BTW: I understand that Ang Lee's new Movie about Woodstock is a renter.
Posted by: John MacKechnie | Thursday, 09 July 2009 at 06:33 PM
The article in the Daily News says that they still get "recognized" because of the the photograph. How in the world can that be true? His face is turned away from the camera and all you see of her is the very top of her head and her sunglasses. Not to mention the fact that he has just a wee bit less hair now! =)
Posted by: Steve Rosenblum | Thursday, 09 July 2009 at 09:43 PM
Steve,
I assume it has to be because of profiles like the one in the NY Daily News, which shows their faces.
Mike
Posted by: Mike Johnston | Thursday, 09 July 2009 at 09:48 PM
Terribly uninspired "today photo" of them in the New York Daily News. It's the most obvious of poses ("how about this: get a duvet from your bedroom and stand there like you did all these years ago!"). Perhaps it is the art editor's fault, not the photographer's.
Posted by: Dirk | Friday, 10 July 2009 at 12:02 AM
That shot brings back some memories. I was 22 at the time and returning from a trip to the Adirondacks (about 3.5 hrs north of Woodstock) with my now ex-wife. We planned on attending the "festivities" and then heading home.

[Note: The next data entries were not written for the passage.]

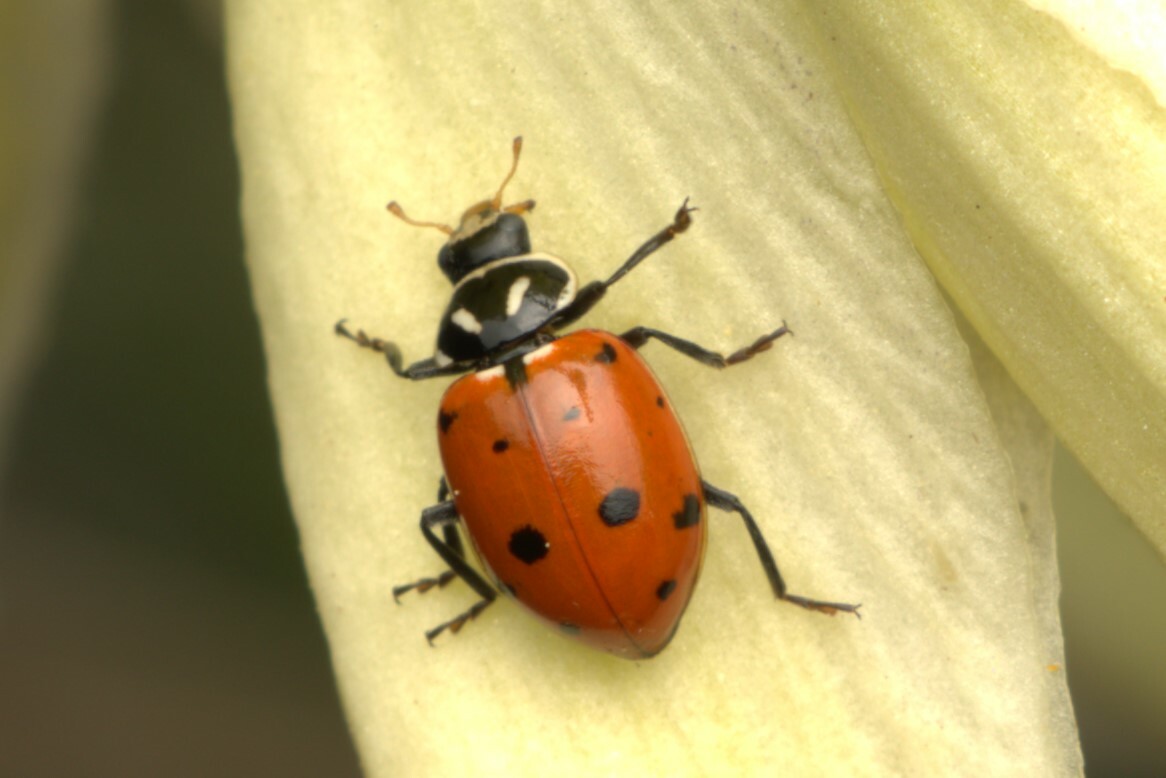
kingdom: Animalia
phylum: Arthropoda
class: Insecta
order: Coleoptera
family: Coccinellidae
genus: Hippodamia
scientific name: Hippodamia convergens
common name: Convergent lady beetle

Try as we might, we couldn't get within 5 miles of the actual venue. Traffic along the NYS Thruway and adjoining roads seemed backed up to Albany to the north and New York City to the south.
To this day I've never seen the like. We had 4 people sitting on the hood of our '62 Impala and 3 more in the back seat. No danger of anyone falling off the hood as we couldn't move at more than 3mph.
I forget where we dropped them off but we finally gave up and headed back home to New York City without ever hearing any music other than what was on the radio.
Lots of great images came out of that weekend but I never even got off a single exposure.
Posted by: Rich B | Friday, 10 July 2009 at 08:17 AM
That is a very good shot, in my opinion.